§ **How to complete this task**
When a line of the entries contains the word "Holtz", report that line.

§ **Input records**
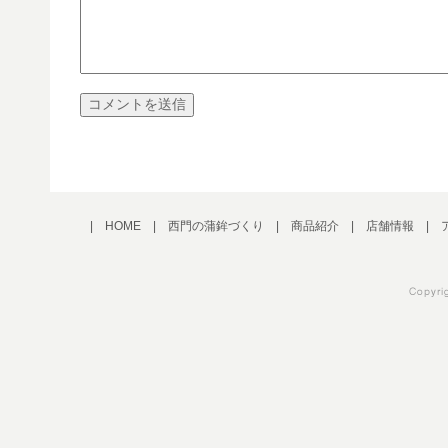
|
HOME
|
西門の蒲鉾づくり
|
商品紹介
|
店舗情報
|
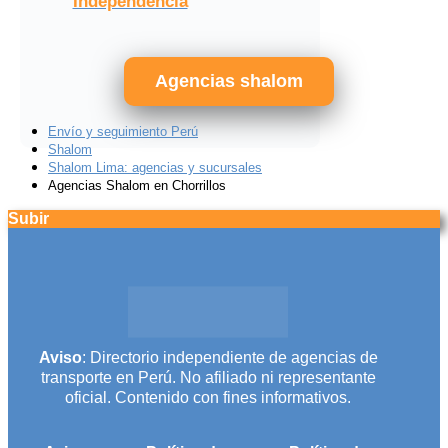
Independencia
Agencias shalom
Envío y seguimiento Perú
Shalom
Shalom Lima: agencias y sucursales
Agencias Shalom en Chorrillos
Subir
Aviso
: Directorio independiente de agencias de
transporte en Perú. No afiliado ni representante
oficial. Contenido con fines informativos.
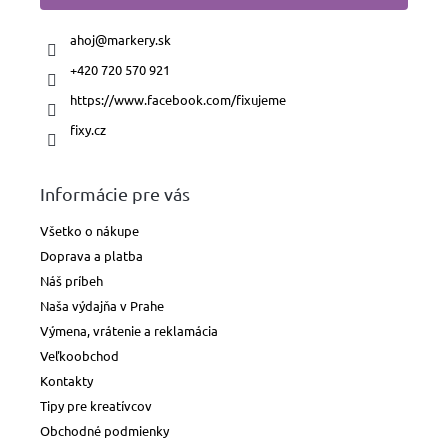
ahoj
@
markery.sk
+420 720 570 921
https://www.facebook.com/fixujeme
fixy.cz
Informácie pre vás
Všetko o nákupe
Doprava a platba
Náš príbeh
Naša výdajňa v Prahe
Výmena, vrátenie a reklamácia
Veľkoobchod
Kontakty
Tipy pre kreatívcov
Obchodné podmienky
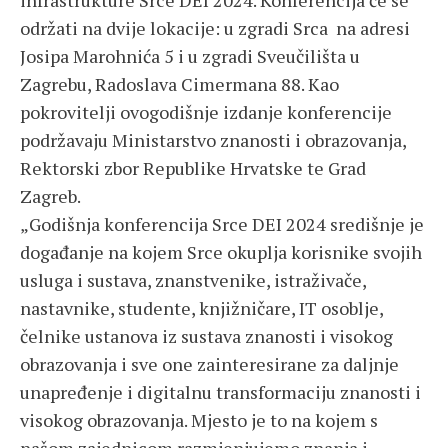
infrastrukture Srce DEI 2024. Konferencija će se
održati na dvije lokacije: u zgradi Srca na adresi
Josipa Marohnića 5 i u zgradi Sveučilišta u
Zagrebu, Radoslava Cimermana 88. Kao
pokrovitelji ovogodišnje izdanje konferencije
podržavaju Ministarstvo znanosti i obrazovanja,
Rektorski zbor Republike Hrvatske te Grad
Zagreb.
„Godišnja konferencija Srce DEI 2024 središnje je
događanje na kojem Srce okuplja korisnike svojih
usluga i sustava, znanstvenike, istraživače,
nastavnike, studente, knjižničare, IT osoblje,
čelnike ustanova iz sustava znanosti i visokog
obrazovanja i sve one zainteresirane za daljnje
unapređenje i digitalnu transformaciju znanosti i
visokog obrazovanja. Mjesto je to na kojem s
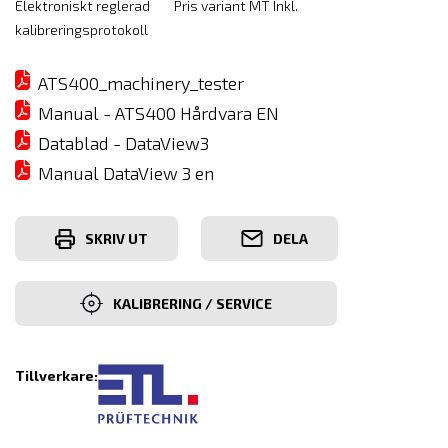
Elektroniskt reglerad Pris variant MT Inkl.
kalibreringsprotokoll
ATS400_machinery_tester
Manual - ATS400 Hårdvara EN
Datablad - DataView3
Manual DataView 3 en
SKRIV UT
DELA
KALIBRERING / SERVICE
Tillverkare:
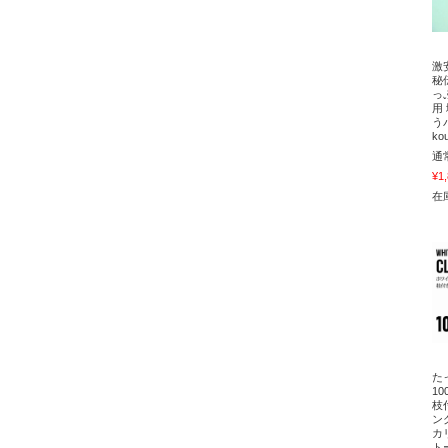
激
秘
っ
用
う
ko
通
¥1
在庫
た
1
枝
ン
カ
ト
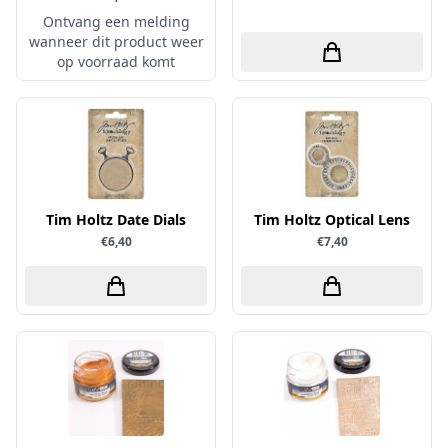
Ontvang een melding
Papers for You
wanneer dit product weer
Piatek13
op voorraad komt
Precious Marieke
Prills
Pronty
Ranger
Rayher
Tim Holtz Date Dials
Tim Holtz Optical Lens
€6,40
€7,40
Reprint
Scrap-Boys
ScrapAndMe
Sizzix
Sparkles
Spectrum Noir
Spellbinders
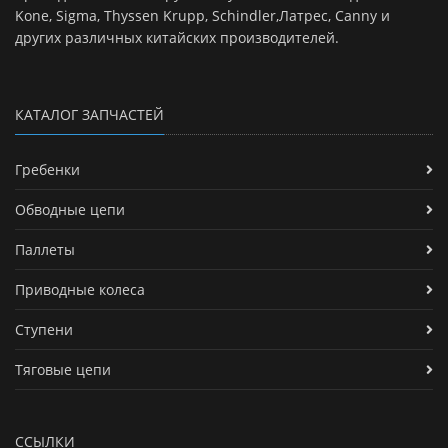
Kone, Sigma, Thyssen Krupp, Schindler,Латрес, Canny и
других различных китайских производителей.
КАТАЛОГ ЗАПЧАСТЕЙ
Гребенки
Обводные цепи
Паллеты
Приводные колеса
Ступени
Тяговые цепи
ССЫЛКИ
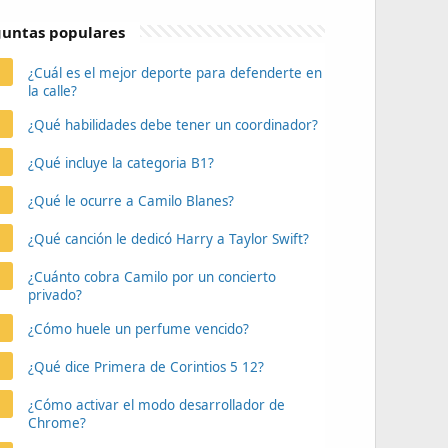
untas populares
¿Cuál es el mejor deporte para defenderte en
la calle?
¿Qué habilidades debe tener un coordinador?
¿Qué incluye la categoria B1?
¿Qué le ocurre a Camilo Blanes?
¿Qué canción le dedicó Harry a Taylor Swift?
¿Cuánto cobra Camilo por un concierto
privado?
¿Cómo huele un perfume vencido?
¿Qué dice Primera de Corintios 5 12?
¿Cómo activar el modo desarrollador de
Chrome?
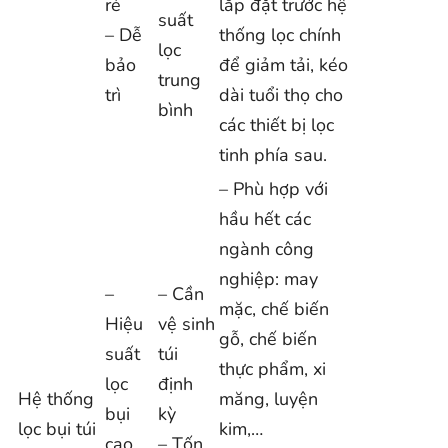
rẻ
lắp đặt trước hệ
suất
– Dễ
thống lọc chính
lọc
bảo
để giảm tải, kéo
trung
trì
dài tuổi thọ cho
bình
các thiết bị lọc
tinh phía sau.
– Phù hợp với
hầu hết các
ngành công
nghiệp: may
–
– Cần
mặc, chế biến
Hiệu
vệ sinh
gỗ, chế biến
suất
túi
thực phẩm, xi
lọc
định
Hệ thống
măng, luyện
bụi
kỳ
lọc bụi túi
kim,…
cao
– Tốn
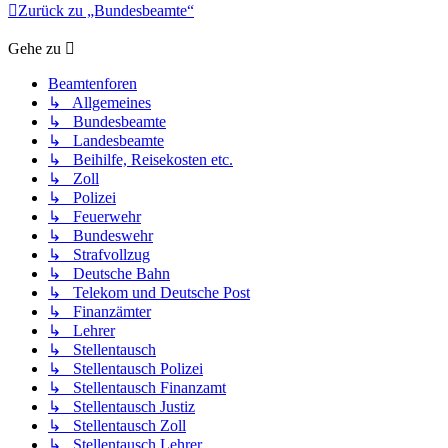
Zurück zu „Bundesbeamte“
Gehe zu
Beamtenforen
↳ Allgemeines
↳ Bundesbeamte
↳ Landesbeamte
↳ Beihilfe, Reisekosten etc.
↳ Zoll
↳ Polizei
↳ Feuerwehr
↳ Bundeswehr
↳ Strafvollzug
↳ Deutsche Bahn
↳ Telekom und Deutsche Post
↳ Finanzämter
↳ Lehrer
↳ Stellentausch
↳ Stellentausch Polizei
↳ Stellentausch Finanzamt
↳ Stellentausch Justiz
↳ Stellentausch Zoll
↳ Stellentausch Lehrer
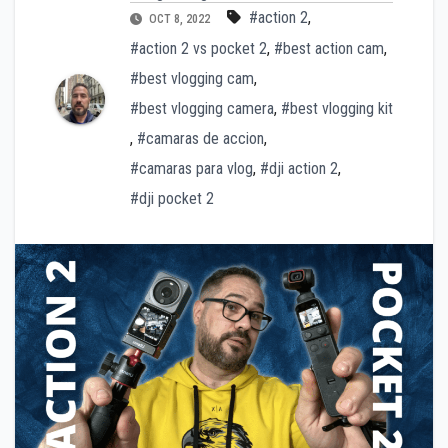
#action 2
,
OCT 8, 2022
#action 2 vs pocket 2
,
#best action cam
,
#best vlogging cam
,
#best vlogging camera
,
#best vlogging kit
,
#camaras de accion
,
#camaras para vlog
,
#dji action 2
,
#dji pocket 2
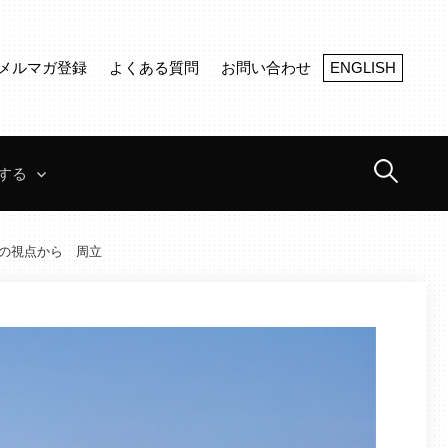
メルマガ登録
よくある質問
お問い合わせ
ENGLISH
検
する
索:
プの視点から 周立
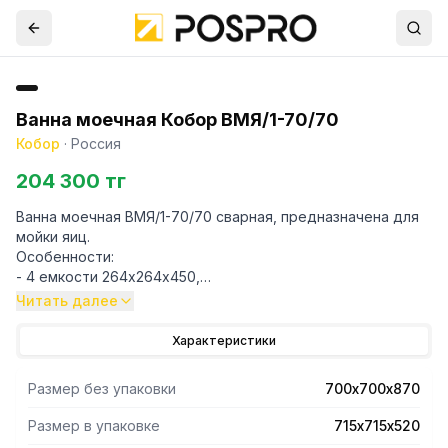
Ванна моечная Кобор ВМЯ/1-70/70
Кобор
·
Россия
204 300 тг
Ванна моечная ВМЯ/1-70/70 сварная, предназначена для
мойки яиц.
Особенности:
- 4 емкости 264х264х450,
- ёмкости из нержавеющей стали AISI 430,
Читать далее
- каркас уголок оцинкованная сталь,
-
Характеристики
- 4 пробки,
- корзина.
Размер без упаковки
700х700х870
Размер в упаковке
715х715х520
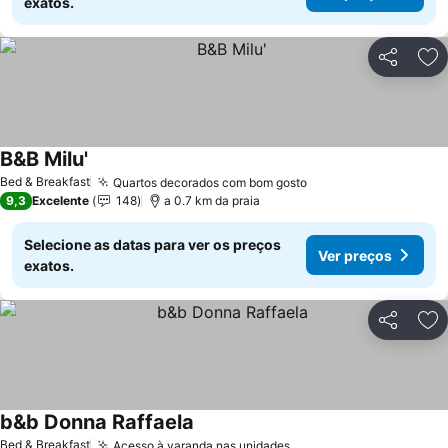
exatos.
Partilhar
Ad
B&B Milu'
Bed & Breakfast
Quartos decorados com bom gosto
9,3
Excelente
148
a 0.7 km da praia
Selecione as datas para ver os preços
Ver preços
exatos.
Partilhar
Ad
b&b Donna Raffaela
Bed & Breakfast
Acesso à varanda nas unidades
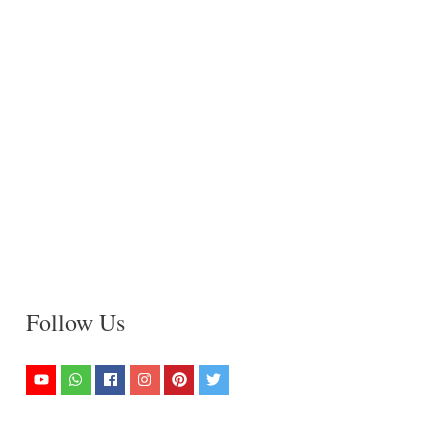
Follow Us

§ **Written answer**
Tim Holtz Date Dials
Tim Holtz Optical Lens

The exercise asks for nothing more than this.